Seven Engineering Emmys were awarded at the ceremony: the Philo T. Farnsworth Award, the Charles F. Jenkins Lifetime Achievement Award, Engineering Emmys for YouTube, Aspera’s FASP Transport Technology, Josh C. Kline for creating Digital Dailies®, iZotope RX Audio Repair Technology and Previzion Virtual Studio System (Lightcraft Technology), as well as two Engineering Plaques awarded to Lawo AG for their audio networking and routing system and Final Draft Screenwriting Software.
Daniel Sennheiser and Dr. Andreas Sennheiser accepted the Emmy statuette “on behalf of the passionate Sennheiser staff that helped to create innovative audio products and have provided impeccable customer service in the fields of TV and broadcasting.”
Frank Morrone, governor of the sound branch at the Academy of Television Arts & Sciences, himself an Emmy Award-winning Hollywood audio engineer, congratulated Sennheiser on the award: “I am excited that the Television Academy has chosen to recognize Sennheiser as a leader in developing products that have contributed to advancing the way television is created and produced.”

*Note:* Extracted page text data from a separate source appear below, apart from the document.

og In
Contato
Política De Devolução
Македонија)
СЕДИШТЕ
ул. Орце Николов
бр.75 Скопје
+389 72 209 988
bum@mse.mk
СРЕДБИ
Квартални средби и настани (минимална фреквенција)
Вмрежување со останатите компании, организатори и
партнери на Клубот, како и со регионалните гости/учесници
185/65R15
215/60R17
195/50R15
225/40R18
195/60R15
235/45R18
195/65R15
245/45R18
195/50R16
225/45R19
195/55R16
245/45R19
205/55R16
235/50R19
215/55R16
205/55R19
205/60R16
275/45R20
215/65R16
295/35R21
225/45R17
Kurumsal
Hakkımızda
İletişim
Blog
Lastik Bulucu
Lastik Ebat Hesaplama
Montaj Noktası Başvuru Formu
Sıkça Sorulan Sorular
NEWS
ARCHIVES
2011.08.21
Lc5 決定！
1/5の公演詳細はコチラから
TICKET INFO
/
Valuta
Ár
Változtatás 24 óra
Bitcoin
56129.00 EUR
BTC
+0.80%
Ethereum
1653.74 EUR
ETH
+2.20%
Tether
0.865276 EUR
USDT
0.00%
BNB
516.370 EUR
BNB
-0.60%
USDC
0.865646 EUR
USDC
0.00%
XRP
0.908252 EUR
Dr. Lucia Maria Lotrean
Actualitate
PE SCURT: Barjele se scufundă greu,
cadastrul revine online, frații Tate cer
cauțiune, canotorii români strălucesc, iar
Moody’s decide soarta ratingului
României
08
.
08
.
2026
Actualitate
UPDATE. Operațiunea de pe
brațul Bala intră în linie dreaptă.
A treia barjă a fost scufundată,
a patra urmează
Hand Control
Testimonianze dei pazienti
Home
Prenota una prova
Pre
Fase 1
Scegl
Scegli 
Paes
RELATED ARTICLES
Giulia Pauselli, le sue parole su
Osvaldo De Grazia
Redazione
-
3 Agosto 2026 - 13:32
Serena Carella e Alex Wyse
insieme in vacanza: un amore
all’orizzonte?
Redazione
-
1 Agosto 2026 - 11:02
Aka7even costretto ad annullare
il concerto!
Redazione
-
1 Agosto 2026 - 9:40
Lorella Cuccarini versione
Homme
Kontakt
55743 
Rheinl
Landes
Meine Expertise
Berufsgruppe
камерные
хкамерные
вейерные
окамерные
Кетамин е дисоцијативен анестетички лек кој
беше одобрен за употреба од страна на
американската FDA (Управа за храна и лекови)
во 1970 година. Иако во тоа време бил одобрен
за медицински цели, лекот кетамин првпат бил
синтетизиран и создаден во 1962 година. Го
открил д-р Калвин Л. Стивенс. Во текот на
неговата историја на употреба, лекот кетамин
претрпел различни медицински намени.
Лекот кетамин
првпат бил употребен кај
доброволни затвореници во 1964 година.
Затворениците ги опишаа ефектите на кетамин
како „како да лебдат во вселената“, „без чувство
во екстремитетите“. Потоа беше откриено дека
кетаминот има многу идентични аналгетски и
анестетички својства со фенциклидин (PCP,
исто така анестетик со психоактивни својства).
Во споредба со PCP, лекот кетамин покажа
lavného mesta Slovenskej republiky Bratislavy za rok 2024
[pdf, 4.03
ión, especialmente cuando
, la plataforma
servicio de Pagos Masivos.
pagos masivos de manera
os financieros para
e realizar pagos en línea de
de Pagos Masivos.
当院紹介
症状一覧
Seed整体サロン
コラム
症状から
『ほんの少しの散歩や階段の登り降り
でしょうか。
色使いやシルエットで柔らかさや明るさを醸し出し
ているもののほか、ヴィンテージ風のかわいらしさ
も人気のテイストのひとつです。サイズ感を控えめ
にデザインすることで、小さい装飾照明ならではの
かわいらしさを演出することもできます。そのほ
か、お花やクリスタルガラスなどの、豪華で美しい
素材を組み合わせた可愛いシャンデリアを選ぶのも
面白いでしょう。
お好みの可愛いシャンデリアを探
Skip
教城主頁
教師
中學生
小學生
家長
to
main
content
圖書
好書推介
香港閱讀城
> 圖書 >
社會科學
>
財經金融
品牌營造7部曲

Daniel Sennheiser commented: “We are thrilled that the Engineering Awards Committee has selected Sennheiser for this much sought-after award. This is an incredible honor for all of us at Sennheiser, and I dare say especially for our teams in North America, who are reliable and enthusiastic partners to the benchmark-setting US TV industry. The award also honors the achievements of my father and grandfather, who firmly grounded and advanced the company in the fields of production and broadcasting.”
Sennheiser’s wireless microphone systems and shotgun microphones are used in TV and film productions the world over. Whether robust and reliable RF wireless systems like Digital 9000 or highly precise gun microphones such as the industry-standard MKH 416 – sound engineers at production centers across the globe rely on Sennheiser microphone technology.
Sennheiser began producing shotgun microphones as early as the 1950s, and when the need for wireless transmission emerged in TV broadcasts at the end of that decade, the company was at hand to liberate hosts and actors from the cable with its first wireless mic in 1957. Since then, of course, technologies have evolved tremendously, resulting in today’s climate-resistant, rugged shotgun microphones and superior multi-channel wireless systems with tiny, easy-to-hide lavalier microphones and excellent handheld microphones.